炉心を冷却するために毎日300トンを超える真水が注入される。原子炉格納容器には穴が開いており、この水が溶融した燃料に接触して放射性元素が混ざり込む。その水が地下水の浸透する原子炉建屋の地下部分に流れ込むので、今度は地下水が汚染される。





水密性に限界あり





理論上、この放射能汚染水は全て原子炉冷却回路に再導入される前に汲み上げられ処理される。しかし実際には、処理済みの水の全てがこれらの回路に再注入されるわけではない。一部は延々と連なるタンクに保管される。



時が経つ毎に貯蔵水は増える。グリーンピースは敷地での持続可能な貯蔵を勧めるが、日本政府によればそれはもう出来ない。2022年には全てのタンクが満杯になる。そして、それらの水密性は無限でない。水漏れはこれからも発生する。太平洋への流出を食い止めるために、全長900mの遮水壁が海洋に沿って建設された。





海で希釈するか水蒸気にして大気中に出すか?





福島の敷地での水の持続可能な貯蔵が不可能な場合の選択肢は3つあるようだ。海で希釈する、水蒸気にして大気中に出す、または、この2つの組み合わせだ。国際原子力機関は海での希釈を推す。しかし、発電所を運営する東電は、水浄化システムが全ての放射性核種を除去し切れないことを認識している。システムにはトリチウムを抽出する工程がない―そのため、水の一部は食物連鎖にとって危険だ。
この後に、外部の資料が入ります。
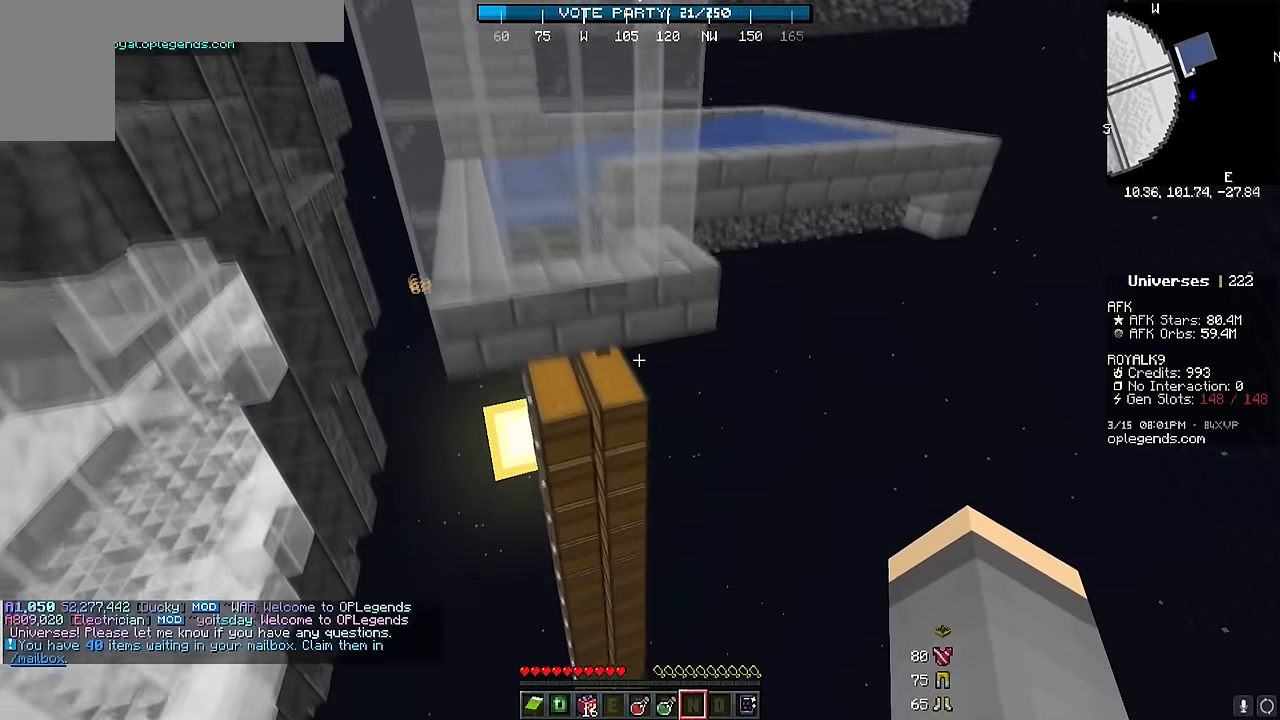
{"keys": ["w"], "mouse": [], "events": [[233, "w", "down"]]}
水を環境中に放出する決定について、政府は2020年東京五輪の後まで先送りにする。しかし、福島の漁師や韓国からの反対はいまなお強い。それでも現実問題として、最終的に水は放出されるだろう。







(投稿者より)



「ダナイデスの穴の空いた樽」"le tonneau percé des Danaïdes" ウィキに説明があります。